• Task: Please list every line of the material below as a numbered list, omitting blank lines.

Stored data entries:
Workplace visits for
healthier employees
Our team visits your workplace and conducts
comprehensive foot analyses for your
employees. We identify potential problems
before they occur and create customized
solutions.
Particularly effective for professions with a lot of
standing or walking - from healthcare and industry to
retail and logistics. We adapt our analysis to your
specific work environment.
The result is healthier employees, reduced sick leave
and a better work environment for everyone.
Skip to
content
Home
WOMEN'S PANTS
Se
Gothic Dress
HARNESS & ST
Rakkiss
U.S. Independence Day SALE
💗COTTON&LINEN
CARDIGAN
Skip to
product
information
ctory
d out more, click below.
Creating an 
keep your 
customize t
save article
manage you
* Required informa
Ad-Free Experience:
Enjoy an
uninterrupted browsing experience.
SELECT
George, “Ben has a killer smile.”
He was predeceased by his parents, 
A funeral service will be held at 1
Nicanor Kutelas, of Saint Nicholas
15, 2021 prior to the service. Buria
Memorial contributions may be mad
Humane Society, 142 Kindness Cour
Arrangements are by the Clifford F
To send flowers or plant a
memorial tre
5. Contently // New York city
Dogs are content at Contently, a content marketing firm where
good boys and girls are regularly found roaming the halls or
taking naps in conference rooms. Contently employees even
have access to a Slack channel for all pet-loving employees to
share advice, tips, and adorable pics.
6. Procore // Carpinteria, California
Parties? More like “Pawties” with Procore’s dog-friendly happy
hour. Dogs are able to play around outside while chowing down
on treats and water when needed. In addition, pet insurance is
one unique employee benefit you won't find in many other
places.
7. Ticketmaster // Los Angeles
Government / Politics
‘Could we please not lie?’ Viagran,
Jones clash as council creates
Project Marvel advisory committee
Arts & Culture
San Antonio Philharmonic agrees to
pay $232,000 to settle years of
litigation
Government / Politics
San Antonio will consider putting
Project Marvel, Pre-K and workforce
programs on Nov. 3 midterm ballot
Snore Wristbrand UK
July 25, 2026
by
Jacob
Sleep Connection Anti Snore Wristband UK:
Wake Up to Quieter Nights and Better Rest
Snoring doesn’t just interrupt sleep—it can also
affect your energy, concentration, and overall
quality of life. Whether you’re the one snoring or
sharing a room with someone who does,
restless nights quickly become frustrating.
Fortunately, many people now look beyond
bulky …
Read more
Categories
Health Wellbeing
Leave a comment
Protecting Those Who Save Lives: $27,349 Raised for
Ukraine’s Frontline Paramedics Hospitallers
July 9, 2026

• Your response:
1. Workplace visits for
2. healthier employees
3. Our team visits your workplace and conducts
4. comprehensive foot analyses for your
5. employees. We identify potential problems
6. before they occur and create customized
7. solutions.
8. Particularly effective for professions with a lot of
9. standing or walking - from healthcare and industry to
10. retail and logistics. We adapt our analysis to your
11. specific work environment.
12. The result is healthier employees, reduced sick leave
13. and a better work environment for everyone.
14. Skip to
15. content
16. Home
17. WOMEN'S PANTS
18. Se
19. Gothic Dress
20. HARNESS & ST
21. Rakkiss
22. U.S. Independence Day SALE
23. 💗COTTON&LINEN
24. CARDIGAN
25. Skip to
26. product
27. information
28. ctory
29. d out more, click below.
30. Creating an 
31. keep your 
32. customize t
33. save article
34. manage you
35. * Required informa
36. Ad-Free Experience:
37. Enjoy an
38. uninterrupted browsing experience.
39. SELECT
40. George, “Ben has a killer smile.”
41. He was predeceased by his parents, 
42. A funeral service will be held at 1
43. Nicanor Kutelas, of Saint Nicholas
44. 15, 2021 prior to the service. Buria
45. Memorial contributions may be mad
46. Humane Society, 142 Kindness Cour
47. Arrangements are by the Clifford F
48. To send flowers or plant a
49. memorial tre
50. 5. Contently // New York city
51. Dogs are content at Contently, a content marketing firm where
52. good boys and girls are regularly found roaming the halls or
53. taking naps in conference rooms. Contently employees even
54. have access to a Slack channel for all pet-loving employees to
55. share advice, tips, and adorable pics.
56. 6. Procore // Carpinteria, California
57. Parties? More like “Pawties” with Procore’s dog-friendly happy
58. hour. Dogs are able to play around outside while chowing down
59. on treats and water when needed. In addition, pet insurance is
60. one unique employee benefit you won't find in many other
61. places.
62. 7. Ticketmaster // Los Angeles
63. Government / Politics
64. ‘Could we please not lie?’ Viagran,
65. Jones clash as council creates
66. Project Marvel advisory committee
67. Arts & Culture
68. San Antonio Philharmonic agrees to
69. pay $232,000 to settle years of
70. litigation
71. Government / Politics
72. San Antonio will consider putting
73. Project Marvel, Pre-K and workforce
74. programs on Nov. 3 midterm ballot
75. Snore Wristbrand UK
76. July 25, 2026
77. by
78. Jacob
79. Sleep Connection Anti Snore Wristband UK:
80. Wake Up to Quieter Nights and Better Rest
81. Snoring doesn’t just interrupt sleep—it can also
82. affect your energy, concentration, and overall
83. quality of life. Whether you’re the one snoring or
84. sharing a room with someone who does,
85. restless nights quickly become frustrating.
86. Fortunately, many people now look beyond
87. bulky …
88. Read more
89. Categories
90. Health Wellbeing
91. Leave a comment
92. Protecting Those Who Save Lives: $27,349 Raised for
93. Ukraine’s Frontline Paramedics Hospitallers
94. July 9, 2026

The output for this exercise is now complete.